_ASSIGNMENT:_ The records that follow are to be reproduced verbatim.

_DATA SECTION:_

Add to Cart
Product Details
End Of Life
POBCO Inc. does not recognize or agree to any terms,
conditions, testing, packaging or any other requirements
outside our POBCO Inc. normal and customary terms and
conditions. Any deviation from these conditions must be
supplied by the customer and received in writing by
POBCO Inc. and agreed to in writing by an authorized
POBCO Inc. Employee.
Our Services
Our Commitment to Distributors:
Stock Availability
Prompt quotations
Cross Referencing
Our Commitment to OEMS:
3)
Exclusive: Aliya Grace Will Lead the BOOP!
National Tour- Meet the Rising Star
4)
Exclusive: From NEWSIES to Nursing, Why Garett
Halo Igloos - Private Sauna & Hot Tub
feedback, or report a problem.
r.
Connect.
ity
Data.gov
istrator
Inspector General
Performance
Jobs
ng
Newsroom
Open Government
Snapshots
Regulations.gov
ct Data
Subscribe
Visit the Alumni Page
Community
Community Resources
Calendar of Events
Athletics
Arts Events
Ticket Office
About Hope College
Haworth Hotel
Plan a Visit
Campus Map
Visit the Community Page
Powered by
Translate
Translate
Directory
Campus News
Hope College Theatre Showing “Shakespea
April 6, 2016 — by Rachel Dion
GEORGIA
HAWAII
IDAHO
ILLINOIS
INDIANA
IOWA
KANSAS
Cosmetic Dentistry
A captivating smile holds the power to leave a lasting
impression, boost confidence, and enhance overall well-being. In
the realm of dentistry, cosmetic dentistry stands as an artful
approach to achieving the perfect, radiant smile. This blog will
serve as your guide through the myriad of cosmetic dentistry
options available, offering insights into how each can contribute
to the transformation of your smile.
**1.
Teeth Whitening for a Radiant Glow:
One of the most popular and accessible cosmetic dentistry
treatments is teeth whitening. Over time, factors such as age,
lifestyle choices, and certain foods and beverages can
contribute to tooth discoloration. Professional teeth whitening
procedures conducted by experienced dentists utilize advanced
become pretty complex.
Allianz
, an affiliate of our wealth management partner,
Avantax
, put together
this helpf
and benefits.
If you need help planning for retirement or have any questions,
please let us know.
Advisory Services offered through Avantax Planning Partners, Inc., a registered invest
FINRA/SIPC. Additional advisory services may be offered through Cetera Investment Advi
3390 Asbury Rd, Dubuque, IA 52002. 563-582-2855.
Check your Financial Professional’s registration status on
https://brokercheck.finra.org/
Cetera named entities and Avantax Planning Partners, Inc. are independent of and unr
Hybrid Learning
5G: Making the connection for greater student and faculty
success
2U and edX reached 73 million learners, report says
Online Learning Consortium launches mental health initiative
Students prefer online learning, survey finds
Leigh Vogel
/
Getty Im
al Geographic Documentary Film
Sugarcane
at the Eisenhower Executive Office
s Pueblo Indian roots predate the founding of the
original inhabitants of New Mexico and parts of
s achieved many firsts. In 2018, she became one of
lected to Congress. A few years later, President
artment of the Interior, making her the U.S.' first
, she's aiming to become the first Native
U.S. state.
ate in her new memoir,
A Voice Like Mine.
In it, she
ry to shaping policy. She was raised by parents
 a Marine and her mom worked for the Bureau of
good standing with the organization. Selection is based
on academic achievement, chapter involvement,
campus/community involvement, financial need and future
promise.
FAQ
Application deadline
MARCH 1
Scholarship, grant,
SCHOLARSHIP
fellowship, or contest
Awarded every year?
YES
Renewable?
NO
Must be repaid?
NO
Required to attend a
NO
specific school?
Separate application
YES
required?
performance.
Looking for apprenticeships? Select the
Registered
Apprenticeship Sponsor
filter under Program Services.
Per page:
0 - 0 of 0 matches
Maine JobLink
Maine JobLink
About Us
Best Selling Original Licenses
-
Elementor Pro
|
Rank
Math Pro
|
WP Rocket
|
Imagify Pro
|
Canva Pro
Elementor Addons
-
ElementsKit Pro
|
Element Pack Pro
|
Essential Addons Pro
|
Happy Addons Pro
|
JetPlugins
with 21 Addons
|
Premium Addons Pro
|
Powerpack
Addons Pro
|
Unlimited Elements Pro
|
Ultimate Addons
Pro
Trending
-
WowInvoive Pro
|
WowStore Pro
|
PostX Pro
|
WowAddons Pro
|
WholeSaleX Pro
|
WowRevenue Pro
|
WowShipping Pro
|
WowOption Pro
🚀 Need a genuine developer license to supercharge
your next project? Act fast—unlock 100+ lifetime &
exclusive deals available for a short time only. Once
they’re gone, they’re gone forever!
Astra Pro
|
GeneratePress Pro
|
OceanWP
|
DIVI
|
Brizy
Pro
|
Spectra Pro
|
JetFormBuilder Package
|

_TASK RESULT:_
Add to Cart
Product Details
End Of Life
POBCO Inc. does not recognize or agree to any terms,
conditions, testing, packaging or any other requirements
outside our POBCO Inc. normal and customary terms and
conditions. Any deviation from these conditions must be
supplied by the customer and received in writing by
POBCO Inc. and agreed to in writing by an authorized
POBCO Inc. Employee.
Our Services
Our Commitment to Distributors:
Stock Availability
Prompt quotations
Cross Referencing
Our Commitment to OEMS:
3)
Exclusive: Aliya Grace Will Lead the BOOP!
National Tour- Meet the Rising Star
4)
Exclusive: From NEWSIES to Nursing, Why Garett
Halo Igloos - Private Sauna & Hot Tub
feedback, or report a problem.
r.
Connect.
ity
Data.gov
istrator
Inspector General
Performance
Jobs
ng
Newsroom
Open Government
Snapshots
Regulations.gov
ct Data
Subscribe
Visit the Alumni Page
Community
Community Resources
Calendar of Events
Athletics
Arts Events
Ticket Office
About Hope College
Haworth Hotel
Plan a Visit
Campus Map
Visit the Community Page
Powered by
Translate
Translate
Directory
Campus News
Hope College Theatre Showing “Shakespea
April 6, 2016 — by Rachel Dion
GEORGIA
HAWAII
IDAHO
ILLINOIS
INDIANA
IOWA
KANSAS
Cosmetic Dentistry
A captivating smile holds the power to leave a lasting
impression, boost confidence, and enhance overall well-being. In
the realm of dentistry, cosmetic dentistry stands as an artful
approach to achieving the perfect, radiant smile. This blog will
serve as your guide through the myriad of cosmetic dentistry
options available, offering insights into how each can contribute
to the transformation of your smile.
**1.
Teeth Whitening for a Radiant Glow:
One of the most popular and accessible cosmetic dentistry
treatments is teeth whitening. Over time, factors such as age,
lifestyle choices, and certain foods and beverages can
contribute to tooth discoloration. Professional teeth whitening
procedures conducted by experienced dentists utilize advanced
become pretty complex.
Allianz
, an affiliate of our wealth management partner,
Avantax
, put together
this helpf
and benefits.
If you need help planning for retirement or have any questions,
please let us know.
Advisory Services offered through Avantax Planning Partners, Inc., a registered invest
FINRA/SIPC. Additional advisory services may be offered through Cetera Investment Advi
3390 Asbury Rd, Dubuque, IA 52002. 563-582-2855.
Check your Financial Professional’s registration status on
https://brokercheck.finra.org/
Cetera named entities and Avantax Planning Partners, Inc. are independent of and unr
Hybrid Learning
5G: Making the connection for greater student and faculty
success
2U and edX reached 73 million learners, report says
Online Learning Consortium launches mental health initiative
Students prefer online learning, survey finds
Leigh Vogel
/
Getty Im
al Geographic Documentary Film
Sugarcane
at the Eisenhower Executive Office
s Pueblo Indian roots predate the founding of the
original inhabitants of New Mexico and parts of
s achieved many firsts. In 2018, she became one of
lected to Congress. A few years later, President
artment of the Interior, making her the U.S.' first
, she's aiming to become the first Native
U.S. state.
ate in her new memoir,
A Voice Like Mine.
In it, she
ry to shaping policy. She was raised by parents
 a Marine and her mom worked for the Bureau of
good standing with the organization. Selection is based
on academic achievement, chapter involvement,
campus/community involvement, financial need and future
promise.
FAQ
Application deadline
MARCH 1
Scholarship, grant,
SCHOLARSHIP
fellowship, or contest
Awarded every year?
YES
Renewable?
NO
Must be repaid?
NO
Required to attend a
NO
specific school?
Separate application
YES
required?
performance.
Looking for apprenticeships? Select the
Registered
Apprenticeship Sponsor
filter under Program Services.
Per page:
0 - 0 of 0 matches
Maine JobLink
Maine JobLink
About Us
Best Selling Original Licenses
-
Elementor Pro
|
Rank
Math Pro
|
WP Rocket
|
Imagify Pro
|
Canva Pro
Elementor Addons
-
ElementsKit Pro
|
Element Pack Pro
|
Essential Addons Pro
|
Happy Addons Pro
|
JetPlugins
with 21 Addons
|
Premium Addons Pro
|
Powerpack
Addons Pro
|
Unlimited Elements Pro
|
Ultimate Addons
Pro
Trending
-
WowInvoive Pro
|
WowStore Pro
|
PostX Pro
|
WowAddons Pro
|
WholeSaleX Pro
|
WowRevenue Pro
|
WowShipping Pro
|
WowOption Pro
🚀 Need a genuine developer license to supercharge
your next project? Act fast—unlock 100+ lifetime &
exclusive deals available for a short time only. Once
they’re gone, they’re gone forever!
Astra Pro
|
GeneratePress Pro
|
OceanWP
|
DIVI
|
Brizy
Pro
|
Spectra Pro
|
JetFormBuilder Package
|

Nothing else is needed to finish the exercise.